In tanti reparti sanitari italiani capita ancora troppo spesso di vedere l’infermiere impegnato nella detersione fecale del paziente. Una pratica che sembra “normale”, ma che non lo è affatto: può mettere a rischio il paziente, l’operatore stesso e la qualità delle cure.
In questo articolo spieghiamo perché questa attività non rientra tra le competenze infermieristiche, quali rischi comporta e perché pazienti e familiari dovrebbero rifiutarla, anche quando sembra una “semplice cortesia”.
L’infermiere ha un altro ruolo
L’infermiere è un professionista sanitario con competenze cliniche, educative, tecniche e relazionali. Non si occupa di “assistenza di base”, ma:
- somministra farmaci,
- gestisce accessi venosi e medicazioni,
- valuta segni e sintomi clinici,
- lavora per prevenire infezioni e complicanze.
La detersione fecale, cioè la pulizia delle regioni intime in seguito alla defecazione, non è un compito previsto dal suo profilo professionale (D.M. 739/1994), ma rientra tra le mansioni specifiche dell’Operatore Socio Sanitario (OSS).
⚠️ Un’attività ad alto rischio infettivo
Le feci sono un materiale ad altissimo rischio biologico.
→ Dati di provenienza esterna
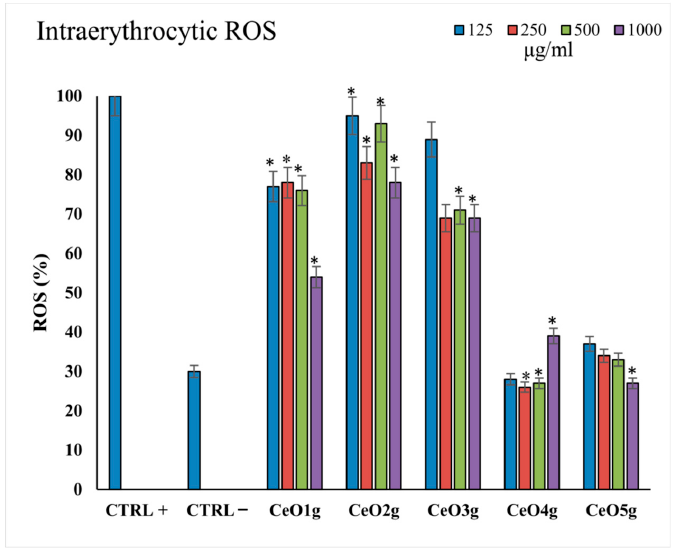
Figure 6. Intracellular ROS (%) levels after 24 h of incubation with the different CeO 2 NPs at all the tested concentrations 125–1000 μ g/mL). The lines with * above bars indicate statistically significant tested concentrations 125–1000 µ g/mL). The lines with * above bars indicate statistically significant differences ( p < 0.05) of ROS % among the positive controls treated with 10 μ M H 2 O 2 . differences ( p < 0.05) of ROS % among the positive controls treated with 10 µ M H 2 O 2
Possono contenere:
- batteri multiresistenti (Clostridium difficile, MRSA, ESBL),
- virus intestinali (norovirus, adenovirus),
- altri microrganismi trasmissibili.
Se chi manipola le feci non è adeguatamente protetto e formato, può diventare vettore involontario di infezioni, trasferendole ad altri pazienti o contaminando superfici, dispositivi, camici.
L’infermiere, dopo aver svolto un’igiene intima, potrebbe – anche solo per una distrazione o fretta – procedere alla somministrazione di farmaci o medicazioni, senza aver sanificato correttamente mani, DPI o divisa. E il rischio di infezione diventa reale.
🧬 E l’antibiotico-resistenza?
Anche qui l’infermiere ha un ruolo strategico: prevenire e contenere la diffusione di batteri resistenti agli antibiotici. È una missione mondiale, su cui l’OMS, il Ministero della Salute e l’ECDC pongono massima attenzione.
Ma se l’infermiere viene coinvolto in pratiche ad alto rischio contaminazione come la detersione fecale, non può svolgere correttamente il proprio compito di prevenzione. Anzi, rischia di diventare parte del problema.
⚖️ Rischi legali e professionali
L’infermiere che esegue la detersione fecale può incorrere in responsabilità medico-legali, perché:
- svolge un’attività non prevista dal suo profilo,
- si espone al rischio di trasmettere infezioni,
- può causare eventi avversi per i quali lui stesso può rispondere penalmente (art. 590-sexies Codice Penale).
Oltre al rischio clinico, c’è anche un danno deontologico e professionale: si sottrae tempo e attenzione a mansioni ad alto contenuto clinico, dequalificando la professione infermieristica.
🏥 Anche le aziende sono responsabili
Le strutture sanitarie devono garantire che ogni figura professionale sia impiegata correttamente secondo il proprio profilo. In caso contrario, possono esserci:
- danni organizzativi e sanitari,
- contenziosi per colpa organizzativa,
- responsabilità civili e amministrative in caso di infezioni o errori.
La corretta gestione delle risorse è un dovere dell’azienda, non un favore ai professionisti.
👪 Cosa devono fare pazienti e familiari?
Anche i cittadini possono (e devono) fare la loro parte.
Se si trovano in ospedale e vedono un infermiere pronto a eseguire la detersione fecale:
🔴 Hanno tutto il diritto di rifiutare educatamente l’intervento.
🟢 Possono chiedere che venga impiegato personale OSS, come previsto dalla normativa.
Questo non è un “capriccio”: è una forma di tutela per sé stessi e per chi assiste. Significa pretendere cure sicure, professionali, rispettose dei ruoli.
✅ In conclusione
L’infermiere non deve essere impiegato nella detersione fecale. Nemmeno una volta, nemmeno “perché non c’è nessuno”. È una questione di:
- sicurezza del paziente,
- dignità del professionista,
- prevenzione delle infezioni,
- legalità organizzativa.
Se vogliamo una sanità moderna, sicura e fondata sul rispetto delle competenze, dobbiamo dire chiaramente “no” a queste scorrettezze quotidiane.
E iniziare a informare pazienti, famiglie e operatori che non si tratta di aiutare, ma di tutelare tutti.